On a side note, I think this filter should be shifted to get_the_content() function.

dingo-d commented 5 years ago

@vedathemes Could you open an issue in the WPCS repo outlining the possible issue? As the prefixAllGlobalsSniff is pulled from there. Also any code examples will help, alongside any other allowed theme filters.

@ernilambar I think that it's considered 'not good' because it's a core filter. If this was

$content = apply_filters( 'plugin_name_content_filter', $content );

that would basically allow some plugin to hook to your theme filter which would be ok.

Setting it as a core filter means that any plugin that hooks to the_content filter may impact your output (and you may not want that).

At least that's the way I see it 🤷‍♂️

joyously commented 5 years ago

I see it as plugin functionality or content creation. The theme should not be gathering content to apply that filter to. It should only be affecting the content by adding a filter to the_content.

justintadlock commented 5 years ago

Here's a full description of why apply_filters( 'the_content', $content ) is often a problem and breaks plugins: https://themehybrid.com/weblog/how-to-apply-content-filters

Basically, it should only ever be called in The Loop context where a global $post object is available. Under that scenario is the only time a theme author should do it.

I can't even count the number of times I've had to contact plugin/theme authors to fix this because they were breaking a plugin of mine.

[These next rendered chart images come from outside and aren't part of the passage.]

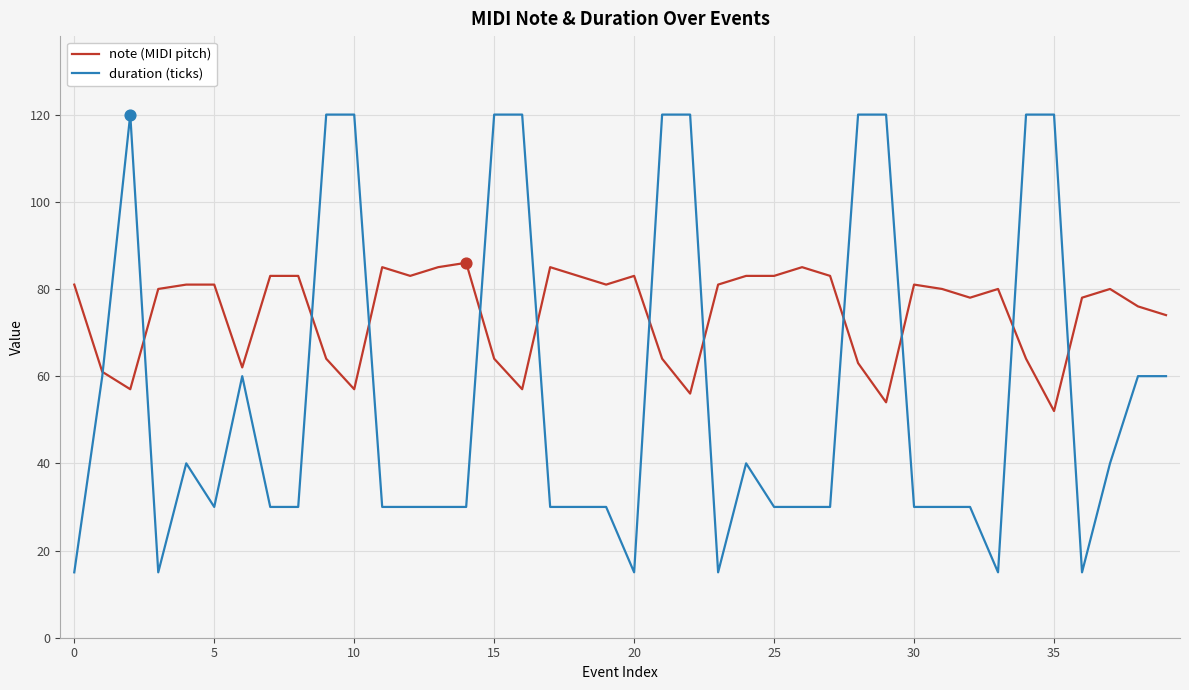

Which series has the widest spread of values?

duration (ticks)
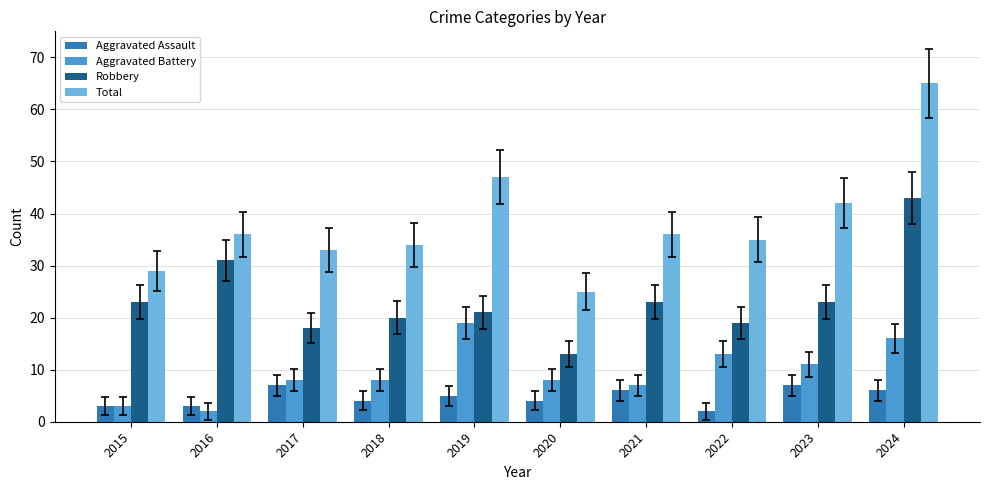

Does the chart contain any negative values?

No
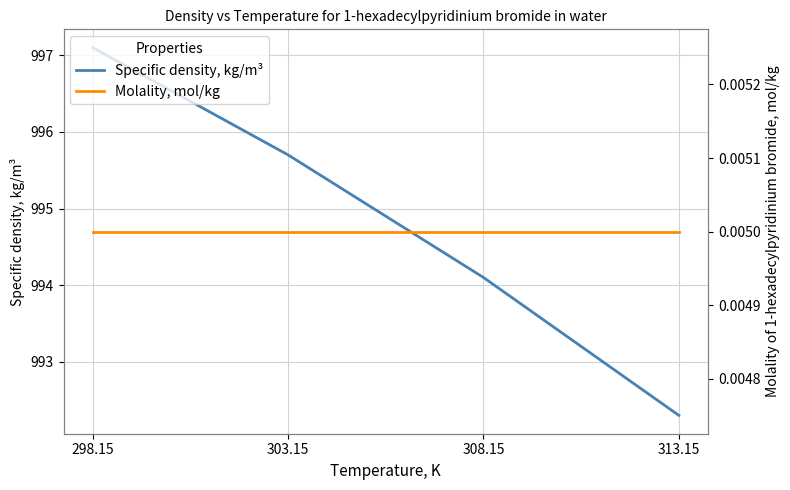

At which label is Specific density, kg/m³ closest to 994?

308.15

surimohnot commented 5 years ago

Here's a full description of why apply_filters( 'the_content', $content ) is often a problem and breaks plugins: https://themehybrid.com/weblog/how-to-apply-content-filters

Basically, it should only ever be called in The Loop context where a global $post object is available. Under that scenario is the only time a theme author should do it.

I can't even count the number of times I've had to contact plugin/theme authors to fix this because they were breaking a plugin of mine.

Thank you for this insight. It's a learning for me.

dingo-d commented 5 years ago

I have closed the upstream PR in the WPCS about this, and it seems like themes shouldn't mess with this filter, right? So I'll close this.